# [Instructions for the task]
Output exactly the lines below, starting with the line that has "pinky pip: (733, 851)" and going on through the line that has "ring dip: (1081, 849)", both included, and no other lines.

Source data
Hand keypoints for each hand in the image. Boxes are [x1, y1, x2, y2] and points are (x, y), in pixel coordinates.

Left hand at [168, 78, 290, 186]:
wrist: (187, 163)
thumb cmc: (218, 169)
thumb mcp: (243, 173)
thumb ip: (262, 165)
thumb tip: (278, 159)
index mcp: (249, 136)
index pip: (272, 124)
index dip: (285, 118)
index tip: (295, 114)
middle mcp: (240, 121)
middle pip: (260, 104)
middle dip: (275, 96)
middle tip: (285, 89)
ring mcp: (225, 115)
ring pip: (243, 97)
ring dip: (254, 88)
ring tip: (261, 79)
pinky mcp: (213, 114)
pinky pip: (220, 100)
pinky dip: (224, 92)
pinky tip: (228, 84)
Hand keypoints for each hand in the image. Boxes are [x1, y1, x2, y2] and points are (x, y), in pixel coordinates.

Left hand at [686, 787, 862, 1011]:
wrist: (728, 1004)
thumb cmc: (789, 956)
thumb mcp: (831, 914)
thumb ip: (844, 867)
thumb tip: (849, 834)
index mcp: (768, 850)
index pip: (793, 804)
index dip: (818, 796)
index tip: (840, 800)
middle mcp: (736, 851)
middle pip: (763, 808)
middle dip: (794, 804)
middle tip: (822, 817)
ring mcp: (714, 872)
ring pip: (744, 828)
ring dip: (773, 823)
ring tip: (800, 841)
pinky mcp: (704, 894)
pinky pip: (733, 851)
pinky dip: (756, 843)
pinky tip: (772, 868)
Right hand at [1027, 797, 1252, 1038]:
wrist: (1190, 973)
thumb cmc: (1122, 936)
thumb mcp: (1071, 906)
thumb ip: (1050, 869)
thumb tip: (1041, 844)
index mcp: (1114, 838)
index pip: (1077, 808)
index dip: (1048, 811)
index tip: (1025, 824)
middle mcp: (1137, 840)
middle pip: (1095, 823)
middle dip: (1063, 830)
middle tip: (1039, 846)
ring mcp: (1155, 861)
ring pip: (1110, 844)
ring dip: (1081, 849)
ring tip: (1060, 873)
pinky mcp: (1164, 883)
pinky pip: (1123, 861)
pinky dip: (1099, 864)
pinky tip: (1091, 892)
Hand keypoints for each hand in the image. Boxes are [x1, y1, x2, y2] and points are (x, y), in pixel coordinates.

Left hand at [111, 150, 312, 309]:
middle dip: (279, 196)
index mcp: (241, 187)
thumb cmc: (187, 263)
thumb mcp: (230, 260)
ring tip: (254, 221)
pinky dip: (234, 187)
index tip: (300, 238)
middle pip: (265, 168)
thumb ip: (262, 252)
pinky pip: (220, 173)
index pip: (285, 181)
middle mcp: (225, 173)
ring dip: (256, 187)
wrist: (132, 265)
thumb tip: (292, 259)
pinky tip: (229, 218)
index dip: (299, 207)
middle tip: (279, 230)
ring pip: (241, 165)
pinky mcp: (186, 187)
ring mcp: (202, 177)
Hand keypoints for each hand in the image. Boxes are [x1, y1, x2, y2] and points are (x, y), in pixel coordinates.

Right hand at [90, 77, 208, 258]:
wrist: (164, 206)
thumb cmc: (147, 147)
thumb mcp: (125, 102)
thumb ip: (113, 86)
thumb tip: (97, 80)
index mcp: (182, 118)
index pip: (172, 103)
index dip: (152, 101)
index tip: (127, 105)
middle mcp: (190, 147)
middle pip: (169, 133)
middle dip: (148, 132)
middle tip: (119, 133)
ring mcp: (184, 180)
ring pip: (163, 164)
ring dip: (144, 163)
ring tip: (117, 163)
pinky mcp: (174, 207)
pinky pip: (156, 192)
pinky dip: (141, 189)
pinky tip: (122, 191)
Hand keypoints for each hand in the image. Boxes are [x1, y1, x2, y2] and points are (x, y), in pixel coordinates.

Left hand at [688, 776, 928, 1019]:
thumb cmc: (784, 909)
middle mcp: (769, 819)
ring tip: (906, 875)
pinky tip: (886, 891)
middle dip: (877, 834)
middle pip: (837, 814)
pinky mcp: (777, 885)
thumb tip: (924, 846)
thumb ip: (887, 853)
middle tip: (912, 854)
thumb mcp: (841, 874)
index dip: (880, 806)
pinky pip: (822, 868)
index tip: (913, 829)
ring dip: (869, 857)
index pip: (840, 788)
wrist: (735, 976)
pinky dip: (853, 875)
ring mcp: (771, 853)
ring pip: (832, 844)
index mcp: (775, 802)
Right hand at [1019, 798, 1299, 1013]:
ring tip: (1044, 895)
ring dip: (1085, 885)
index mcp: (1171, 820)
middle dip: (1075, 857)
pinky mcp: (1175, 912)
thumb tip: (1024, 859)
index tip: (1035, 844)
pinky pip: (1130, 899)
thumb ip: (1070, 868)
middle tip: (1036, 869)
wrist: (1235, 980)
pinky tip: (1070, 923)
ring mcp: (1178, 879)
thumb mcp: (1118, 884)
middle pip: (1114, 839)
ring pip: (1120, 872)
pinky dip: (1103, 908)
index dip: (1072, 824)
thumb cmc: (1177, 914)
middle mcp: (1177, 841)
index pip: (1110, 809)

# [Result of the exercise]
pinky pip: (733, 851)
pinky dip: (756, 843)
pinky tip: (772, 868)
Right hand at [1027, 797, 1252, 1038]:
wrist: (1190, 973)
thumb cmc: (1122, 936)
thumb mcp: (1071, 906)
thumb ip: (1050, 869)
thumb tip: (1041, 844)
index mcp: (1114, 838)
index pip: (1077, 808)
index dip: (1048, 811)
index tip: (1025, 824)
middle mcp: (1137, 840)
middle pip: (1095, 823)
middle dip: (1063, 830)
middle tip: (1039, 846)
ring mcp: (1155, 861)
ring pip: (1110, 844)
ring dip: (1081, 849)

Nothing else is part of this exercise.